Another unique finding of the present investigation was the prediction of serum 25(OH)D concentrations by albumin. Albumin is a plasma protein synthesized in the liver that maintains colloid osmotic pressure [83]. Following short-term, high intensity exercise, albumin increases in the circulation and expands blood volume [84,85,86]. In the circulation, albumin binds to vitamin D metabolites [87]. The predication of increasing 25(OH)D by albumin is plausibly the product of increased hepatic secretion of albumin and its binding to vitamin D in the blood. However, additional research investigating the influence of albumin on vitamin D concentration in the circulation is required.

Calcium and PTH regulate circulating 25(OH)D concentrations. Low calcium concentrations in the blood stimulate the parathyroid gland to secrete PTH. The increase in PTH stimulates the conversion of 25(OH)D to 1,25(OH)D [88,89,90] and increases the circulating calcium. Increases in dietary and serum calcium increase the catabolism of 25(OH)D to 24,25(OH)D [91]. In this investigation, we found an increase in plasma calcium concentrations immediately following the intense exercise protocol that was resolved by the following day (Figure 7A). PTH concentrations displayed a transient fluctuation after (i.e., Post and 1-h) the intense exercise protocol (Figure 7B). Although vitamin D metabolism is regulated by calcium and PTH, neither the calcium or PTH predicted the deviation in serum 25(OH)D concentrations after intense exercise (Table 2).
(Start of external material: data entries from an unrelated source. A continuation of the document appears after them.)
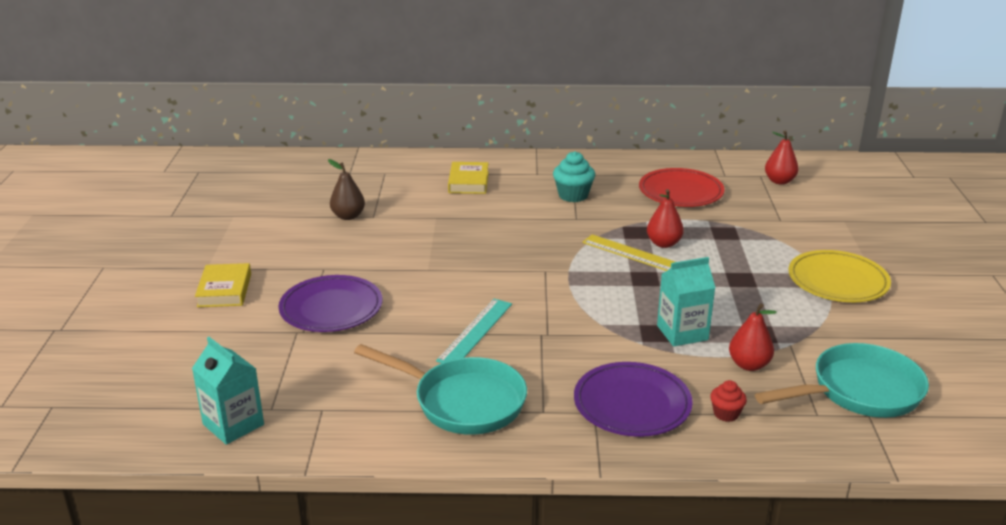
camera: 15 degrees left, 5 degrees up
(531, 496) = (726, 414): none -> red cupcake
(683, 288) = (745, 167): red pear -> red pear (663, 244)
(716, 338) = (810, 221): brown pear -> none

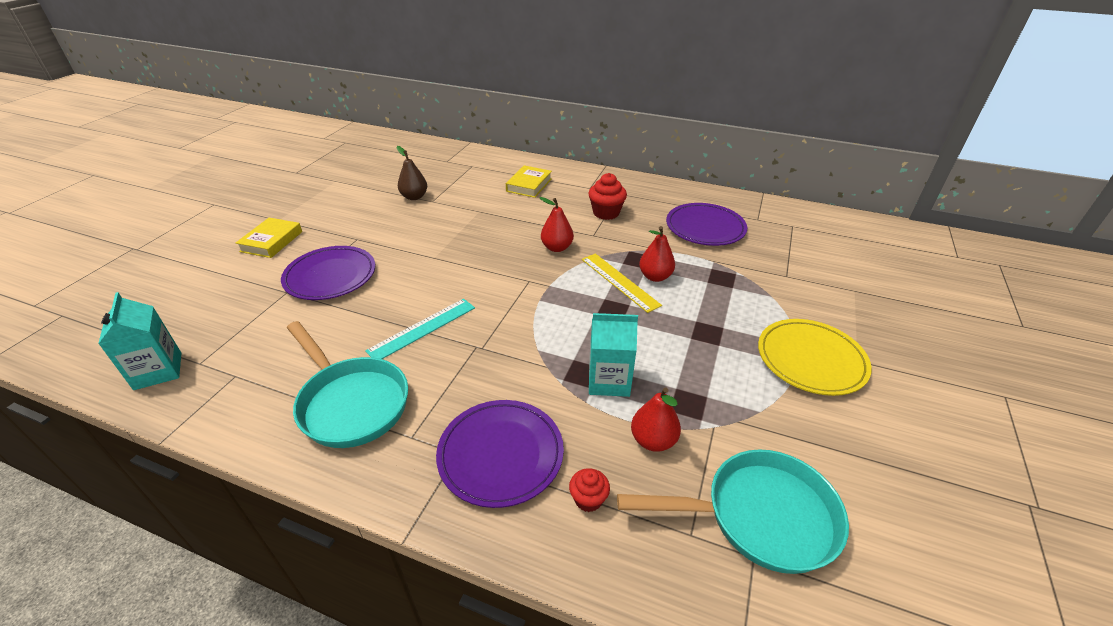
camera: 20 degrees right, 10 degrees up
(573, 195) = (606, 213): turquoise cupcake -> red cupcake
(680, 192) = (705, 228): red plate -> purple plate
(779, 181) = (808, 235): red pear -> red pear (557, 248)

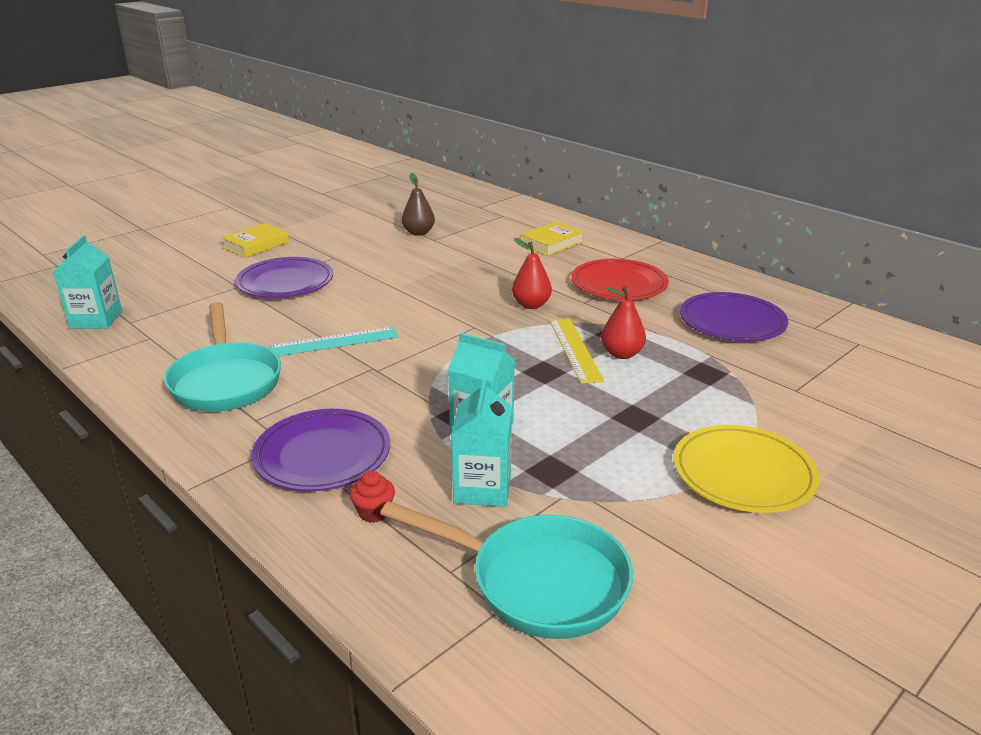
camera: 25 degrees right, 10 degrees down
(606, 213) = (619, 285): red cupcake -> red plate
(653, 440) = (482, 488): red pear -> turquoise carton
In addition to those discussed above, there are limitations to this study that should be considered with future investigations. First, we did not obtain skeletal muscle biopsies to assess local damage, vitamin D metabolites, or the enzymes involved with vitamin D metabolism. Second, we did not control fluid or dietary intake prior to, during, or following intense exercise. Third, it is unknown if the results here can be extrapolated to other inflammatory modalities. Fourth, calcium and albumin concentrations were significantly different between genders. Calcium and albumin concentrations, however, were within the recommended clinical reference ranges (calcium, 8.4–10.4 mg/dL; albumin, 3.3–4.8 g/dL) for both genders, and therefore, it is unclear if this statistical difference is of physiological impact. Along these lines, serum 25(OH)D concentrations and peak isometric forces were not significantly different between male and female subjects as well. Next, this study consisted of 14 subject’s total. Future investigations are encouraged to include larger sample sizes when investigating the potential influence of vitamin D on skeletal muscle strength after injury. Finally, it is unknown skeletal muscle damage or fatigue-related factors, or both, were contributing to muscular weakness after the imposed exercise protocol. However, it is noteworthy that circulating biomarkers of skeletal muscle damage, and specifically AST and ALT, were elevated concurrently with deficits in skeletal muscle strength during the days following the intense exercise protocol. Thus, these results tend to support the possibility of the presence of skeletal muscle damage.

5. Conclusions and Implications

Muscle weakness hinders millions of people worldwide every year and is mediated by a variety of conditions, including aging, disease, inactivity, limb immobilization, repetitive use, and intense or unaccustomed exercise. In the present investigation, we reveal that muscular weakness after an intense exercise bout is abrogated with increasing serum 25(OH)D concentration prior to exercise. However, this was apparent immediately and several days (2-day and 3-day), but not 1-day, after intense exercise. Additionally, IFN-γ and albumin predicted serum 25(OH)D concentration fluctuations, and due on these fluctuations, we recommend caution when interpreting serum 25(OH)D concentrations immediately after intense exercise and/or during an acute inflammatory response. We conclude that maintaining an adequate serum 25(OH)D concentration could attenuate muscular weakness after intense exercise. Given the feasibility of increasing 25(OH)D concentrations in the blood, future research investigating the influence of diverse vitamin D interventions on the alleviation of muscular weakness after muscular insult are encouraged in humans.